TITLE=A Murine Model of X-Linked Moesin-Associated Immunodeficiency (X-MAID) Reveals Defects in T Cell Homeostasis and Migration

JOURNAL=Frontiers in Immunology

VOLUME=Volume 12 - 2021

YEAR=2022

URL=https://www.frontiersin.org/journals/immunology/articles/10.3389/fimmu.2021.726406

DOI=10.3389/fimmu.2021.726406

ISSN=1664-3224

ABSTRACT=X-linked moesin associated immunodeficiency (X-MAID) is a primary immunodeficiency disease in which patients suffer from profound lymphopenia leading to recurrent infections. The disease is caused by a single point mutation (R171W) in the protein moesin (moesinR171W). Moesin is a member of the ERM family of proteins, which reversibly link the cortical actin cytoskeleton to the plasma membrane. Here, we describe a novel mouse model with global expression of moesinR171W that recapitulates multiple facets of patient disease. In addition to lymphopenia, these mice have systemic inflammation that is ameliorated by elimination of mature lymphocytes through breeding to RagKO. The few T cells in the periphery of X-MAID mice are highly activated and have mostly lost moesinR171W expression.
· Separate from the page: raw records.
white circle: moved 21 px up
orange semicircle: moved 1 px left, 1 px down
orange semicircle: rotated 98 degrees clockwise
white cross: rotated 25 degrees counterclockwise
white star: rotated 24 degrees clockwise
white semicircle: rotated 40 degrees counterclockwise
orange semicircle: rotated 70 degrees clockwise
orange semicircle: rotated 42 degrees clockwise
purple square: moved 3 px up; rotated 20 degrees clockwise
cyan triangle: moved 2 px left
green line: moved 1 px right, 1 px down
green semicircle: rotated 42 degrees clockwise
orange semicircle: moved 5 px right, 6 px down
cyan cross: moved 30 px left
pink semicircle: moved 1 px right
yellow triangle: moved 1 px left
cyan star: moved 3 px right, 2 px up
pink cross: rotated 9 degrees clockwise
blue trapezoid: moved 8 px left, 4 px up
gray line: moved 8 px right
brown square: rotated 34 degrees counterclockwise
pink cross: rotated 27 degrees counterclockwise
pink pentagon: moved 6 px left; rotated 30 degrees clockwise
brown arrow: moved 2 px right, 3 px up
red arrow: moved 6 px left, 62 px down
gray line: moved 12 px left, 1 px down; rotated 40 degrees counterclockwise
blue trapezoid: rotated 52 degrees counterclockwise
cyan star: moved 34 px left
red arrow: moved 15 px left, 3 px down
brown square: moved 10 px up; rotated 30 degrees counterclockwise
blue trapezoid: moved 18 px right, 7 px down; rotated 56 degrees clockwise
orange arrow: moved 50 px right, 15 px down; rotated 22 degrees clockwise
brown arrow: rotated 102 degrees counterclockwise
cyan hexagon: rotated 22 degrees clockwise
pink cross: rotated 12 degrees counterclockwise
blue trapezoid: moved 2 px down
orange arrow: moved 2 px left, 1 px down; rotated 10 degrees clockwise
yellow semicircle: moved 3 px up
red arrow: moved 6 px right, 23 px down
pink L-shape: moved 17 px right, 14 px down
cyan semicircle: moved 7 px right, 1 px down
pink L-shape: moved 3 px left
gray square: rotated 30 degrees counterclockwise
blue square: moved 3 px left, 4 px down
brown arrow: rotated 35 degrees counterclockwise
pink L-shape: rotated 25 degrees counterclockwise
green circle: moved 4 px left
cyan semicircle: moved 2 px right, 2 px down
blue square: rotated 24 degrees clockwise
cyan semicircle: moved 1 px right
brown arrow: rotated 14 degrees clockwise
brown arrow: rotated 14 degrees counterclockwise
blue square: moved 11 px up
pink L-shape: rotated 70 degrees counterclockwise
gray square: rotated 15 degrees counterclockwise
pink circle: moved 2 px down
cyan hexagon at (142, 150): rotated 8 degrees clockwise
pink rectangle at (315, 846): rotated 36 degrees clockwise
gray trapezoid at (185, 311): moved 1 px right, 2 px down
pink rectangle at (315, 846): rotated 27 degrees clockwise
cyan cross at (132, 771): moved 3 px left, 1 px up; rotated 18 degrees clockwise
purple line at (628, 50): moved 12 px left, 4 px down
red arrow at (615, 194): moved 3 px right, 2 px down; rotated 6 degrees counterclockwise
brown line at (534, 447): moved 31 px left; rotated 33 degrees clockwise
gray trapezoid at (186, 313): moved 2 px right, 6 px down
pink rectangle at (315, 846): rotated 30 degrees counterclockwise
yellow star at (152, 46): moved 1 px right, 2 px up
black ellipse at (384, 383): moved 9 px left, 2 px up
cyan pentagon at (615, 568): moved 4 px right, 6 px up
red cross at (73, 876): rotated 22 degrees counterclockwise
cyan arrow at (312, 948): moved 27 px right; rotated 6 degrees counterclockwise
In contrast, single-positive (SP) thymocytes do not appear activated and retain high expression levels of moesinR171W. Analysis of ex vivo CD4 SP thymocytes reveals defects in chemotactic responses and reduced migration on integrin ligands. While chemokine signaling appears intact, CD4 SP thymocytes from X-MAID mice are unable to polarize and rearrange cytoskeletal elements. This mouse model will be a valuable tool for teasing apart the complexity of the immunodeficiency caused by moesinR171W, and will provide new insights into how the actin cortex regulates lymphocyte function.